*Source extract*:

╔══

Transfer of personal data outside Georgia is admissible without a separate authorisation from the State Inspector if one of the two following conditions apply:
- A respective legal ground for data processing exists and the proper standards for the safety of data are secured in the relevant country. The State Inspector has approved the list of such countries;
- The processing of data is stipulated under an international agreement between Georgia and the relevant country;
However, the general data processing rules will still apply, including securing a necessary legal ground such as the data subject's consent and the requirements of proportionality and necessity.
If neither of these conditions apply, then there should be a formal written agreement between the transferor and the data's recipient under which the data's recipient shall commit to ensure proper guarantees to protect the data. In this case, the State Inspector must be presented with such agreement and other relevant information or documents for data transfer approval.
A data processor must implement technical and organisational security measures to ensure the protection of personal data against accidental or illegal destruction, modification, disclosure, access, and any other form of illegal use or accidental or illegal loss. The security measures implemented must be appropriate to the risks related to the data processing.

╚══

*Records*:
╔══

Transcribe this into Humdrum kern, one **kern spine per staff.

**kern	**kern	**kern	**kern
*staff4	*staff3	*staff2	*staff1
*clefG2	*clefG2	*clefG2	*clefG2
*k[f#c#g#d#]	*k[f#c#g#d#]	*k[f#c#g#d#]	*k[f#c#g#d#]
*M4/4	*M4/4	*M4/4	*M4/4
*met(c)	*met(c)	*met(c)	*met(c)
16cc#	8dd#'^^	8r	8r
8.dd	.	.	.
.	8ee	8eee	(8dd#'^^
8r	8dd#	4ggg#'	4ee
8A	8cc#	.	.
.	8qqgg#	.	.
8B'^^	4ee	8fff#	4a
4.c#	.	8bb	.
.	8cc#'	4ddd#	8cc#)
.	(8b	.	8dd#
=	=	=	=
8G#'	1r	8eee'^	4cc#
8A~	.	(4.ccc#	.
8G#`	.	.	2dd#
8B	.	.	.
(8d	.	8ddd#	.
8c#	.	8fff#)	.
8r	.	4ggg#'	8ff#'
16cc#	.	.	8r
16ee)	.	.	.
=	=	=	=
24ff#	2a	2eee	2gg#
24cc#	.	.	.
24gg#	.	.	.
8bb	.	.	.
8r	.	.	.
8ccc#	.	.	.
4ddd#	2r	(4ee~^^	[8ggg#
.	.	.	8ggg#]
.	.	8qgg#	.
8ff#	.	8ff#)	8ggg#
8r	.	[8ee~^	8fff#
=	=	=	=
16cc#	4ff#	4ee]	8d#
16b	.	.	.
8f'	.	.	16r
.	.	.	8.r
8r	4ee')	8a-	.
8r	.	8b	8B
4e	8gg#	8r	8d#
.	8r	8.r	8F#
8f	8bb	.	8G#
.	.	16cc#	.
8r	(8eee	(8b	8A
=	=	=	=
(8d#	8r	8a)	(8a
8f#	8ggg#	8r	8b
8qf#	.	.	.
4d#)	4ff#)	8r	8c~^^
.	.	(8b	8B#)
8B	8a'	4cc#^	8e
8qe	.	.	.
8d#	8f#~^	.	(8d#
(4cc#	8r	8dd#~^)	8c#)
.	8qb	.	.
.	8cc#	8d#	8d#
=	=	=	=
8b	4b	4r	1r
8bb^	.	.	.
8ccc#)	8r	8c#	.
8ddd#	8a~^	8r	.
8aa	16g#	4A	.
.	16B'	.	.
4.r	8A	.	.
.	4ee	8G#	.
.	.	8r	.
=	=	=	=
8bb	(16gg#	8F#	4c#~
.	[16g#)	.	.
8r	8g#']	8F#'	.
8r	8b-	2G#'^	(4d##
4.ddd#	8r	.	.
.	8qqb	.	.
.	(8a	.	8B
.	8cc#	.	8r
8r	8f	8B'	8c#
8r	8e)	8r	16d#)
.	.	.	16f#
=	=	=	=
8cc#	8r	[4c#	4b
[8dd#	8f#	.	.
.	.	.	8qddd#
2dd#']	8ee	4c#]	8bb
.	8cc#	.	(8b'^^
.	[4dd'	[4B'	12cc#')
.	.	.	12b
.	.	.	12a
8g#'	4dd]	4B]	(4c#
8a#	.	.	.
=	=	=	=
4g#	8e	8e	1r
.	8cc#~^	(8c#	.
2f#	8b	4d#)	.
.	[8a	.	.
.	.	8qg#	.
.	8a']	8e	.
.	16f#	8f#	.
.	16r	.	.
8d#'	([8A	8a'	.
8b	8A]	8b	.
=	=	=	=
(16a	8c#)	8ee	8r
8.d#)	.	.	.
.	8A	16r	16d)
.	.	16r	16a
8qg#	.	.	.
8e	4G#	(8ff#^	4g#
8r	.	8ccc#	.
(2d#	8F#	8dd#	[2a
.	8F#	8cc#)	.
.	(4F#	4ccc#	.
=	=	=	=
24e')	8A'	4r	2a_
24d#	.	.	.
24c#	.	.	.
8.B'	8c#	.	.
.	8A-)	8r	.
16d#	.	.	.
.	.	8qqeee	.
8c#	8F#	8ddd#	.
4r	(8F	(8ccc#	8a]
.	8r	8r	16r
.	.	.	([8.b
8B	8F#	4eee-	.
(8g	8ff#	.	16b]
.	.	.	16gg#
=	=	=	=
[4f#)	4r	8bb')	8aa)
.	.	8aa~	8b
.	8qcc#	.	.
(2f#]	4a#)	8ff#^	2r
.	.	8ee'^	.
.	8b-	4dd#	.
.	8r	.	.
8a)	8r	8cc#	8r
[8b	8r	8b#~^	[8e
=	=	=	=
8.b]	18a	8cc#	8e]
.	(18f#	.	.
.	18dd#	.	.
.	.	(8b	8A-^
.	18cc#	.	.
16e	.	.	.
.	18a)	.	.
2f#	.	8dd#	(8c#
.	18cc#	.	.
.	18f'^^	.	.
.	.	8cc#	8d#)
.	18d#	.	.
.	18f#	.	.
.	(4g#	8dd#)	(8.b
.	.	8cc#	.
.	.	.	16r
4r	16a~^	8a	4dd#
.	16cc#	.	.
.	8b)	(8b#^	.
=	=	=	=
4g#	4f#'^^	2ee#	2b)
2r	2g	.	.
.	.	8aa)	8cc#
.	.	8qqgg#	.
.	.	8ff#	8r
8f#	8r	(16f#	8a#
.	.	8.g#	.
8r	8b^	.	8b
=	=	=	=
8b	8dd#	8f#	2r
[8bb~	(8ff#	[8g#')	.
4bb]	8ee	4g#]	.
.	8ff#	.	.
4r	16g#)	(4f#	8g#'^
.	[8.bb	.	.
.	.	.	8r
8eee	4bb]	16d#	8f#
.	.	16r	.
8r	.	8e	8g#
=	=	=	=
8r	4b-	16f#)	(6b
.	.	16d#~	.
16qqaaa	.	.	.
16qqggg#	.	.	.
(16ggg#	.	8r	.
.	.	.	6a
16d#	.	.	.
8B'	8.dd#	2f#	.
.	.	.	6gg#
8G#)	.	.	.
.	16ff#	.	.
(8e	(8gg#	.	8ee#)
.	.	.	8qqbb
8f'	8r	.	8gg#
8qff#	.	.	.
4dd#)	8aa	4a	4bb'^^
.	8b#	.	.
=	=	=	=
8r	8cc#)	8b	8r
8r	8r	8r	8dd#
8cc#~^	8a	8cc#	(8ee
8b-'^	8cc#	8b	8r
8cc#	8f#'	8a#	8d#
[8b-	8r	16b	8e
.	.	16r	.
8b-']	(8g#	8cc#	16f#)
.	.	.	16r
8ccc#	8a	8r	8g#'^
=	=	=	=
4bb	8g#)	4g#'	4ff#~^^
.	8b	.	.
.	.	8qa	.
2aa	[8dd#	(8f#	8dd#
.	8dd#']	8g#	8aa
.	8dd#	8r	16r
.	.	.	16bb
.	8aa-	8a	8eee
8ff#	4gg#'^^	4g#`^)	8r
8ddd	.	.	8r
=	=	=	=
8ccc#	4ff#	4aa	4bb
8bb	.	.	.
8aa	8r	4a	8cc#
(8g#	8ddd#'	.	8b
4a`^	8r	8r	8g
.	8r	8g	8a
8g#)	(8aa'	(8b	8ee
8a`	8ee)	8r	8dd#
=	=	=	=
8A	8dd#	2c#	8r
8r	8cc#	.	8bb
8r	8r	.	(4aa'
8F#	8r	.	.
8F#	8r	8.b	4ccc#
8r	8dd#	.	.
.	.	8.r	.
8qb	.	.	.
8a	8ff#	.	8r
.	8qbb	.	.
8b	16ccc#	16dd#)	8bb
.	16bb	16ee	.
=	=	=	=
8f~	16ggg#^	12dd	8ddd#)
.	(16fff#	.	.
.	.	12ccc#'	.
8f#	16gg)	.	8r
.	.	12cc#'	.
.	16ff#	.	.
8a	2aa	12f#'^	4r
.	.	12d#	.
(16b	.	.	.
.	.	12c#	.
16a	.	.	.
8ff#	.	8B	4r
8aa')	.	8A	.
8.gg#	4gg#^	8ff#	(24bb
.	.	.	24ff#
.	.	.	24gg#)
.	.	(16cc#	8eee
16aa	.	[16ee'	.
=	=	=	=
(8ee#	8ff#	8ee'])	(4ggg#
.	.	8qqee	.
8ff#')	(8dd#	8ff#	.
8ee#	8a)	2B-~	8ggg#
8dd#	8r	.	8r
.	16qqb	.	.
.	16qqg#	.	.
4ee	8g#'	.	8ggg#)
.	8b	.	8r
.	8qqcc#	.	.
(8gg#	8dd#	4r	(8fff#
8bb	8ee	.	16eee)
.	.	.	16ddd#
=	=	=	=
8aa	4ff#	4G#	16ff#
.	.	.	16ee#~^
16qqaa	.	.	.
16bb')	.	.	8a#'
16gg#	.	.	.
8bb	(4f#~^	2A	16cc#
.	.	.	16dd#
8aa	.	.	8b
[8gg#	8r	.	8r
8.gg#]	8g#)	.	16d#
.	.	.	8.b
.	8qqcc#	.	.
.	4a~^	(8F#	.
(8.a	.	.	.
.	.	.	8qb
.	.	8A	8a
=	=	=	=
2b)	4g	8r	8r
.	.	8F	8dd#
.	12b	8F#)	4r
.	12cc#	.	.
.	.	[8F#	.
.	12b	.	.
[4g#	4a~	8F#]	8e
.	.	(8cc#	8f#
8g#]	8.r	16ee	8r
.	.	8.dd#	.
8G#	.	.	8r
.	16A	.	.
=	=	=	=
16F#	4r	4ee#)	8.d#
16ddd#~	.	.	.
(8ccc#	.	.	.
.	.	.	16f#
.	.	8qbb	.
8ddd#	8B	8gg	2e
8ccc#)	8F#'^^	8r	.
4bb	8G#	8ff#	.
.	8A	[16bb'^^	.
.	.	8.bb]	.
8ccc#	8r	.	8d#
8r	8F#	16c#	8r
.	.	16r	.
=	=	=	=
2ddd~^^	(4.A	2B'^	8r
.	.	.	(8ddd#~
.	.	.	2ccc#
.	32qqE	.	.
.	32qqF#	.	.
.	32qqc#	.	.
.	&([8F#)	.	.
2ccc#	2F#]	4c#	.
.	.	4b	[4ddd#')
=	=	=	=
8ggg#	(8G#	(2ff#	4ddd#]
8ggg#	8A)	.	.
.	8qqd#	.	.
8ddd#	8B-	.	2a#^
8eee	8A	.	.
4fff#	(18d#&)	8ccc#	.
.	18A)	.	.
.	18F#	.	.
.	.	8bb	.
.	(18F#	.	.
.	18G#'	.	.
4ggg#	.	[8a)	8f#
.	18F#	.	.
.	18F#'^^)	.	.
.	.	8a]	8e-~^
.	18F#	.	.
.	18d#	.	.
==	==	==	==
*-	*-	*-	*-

╚══

*What this task involves*:
Answer these about the Georgia data-transfer text:
1. Who has approved the list of countries with proper standards for data safety?
2. What kind of agreement is needed between the transferor and the recipient when neither condition applies?
3. What must the security measures be appropriate to?

*Result of this task*:
1. The State Inspector.
2. A formal written agreement.
3. The risks related to the data processing.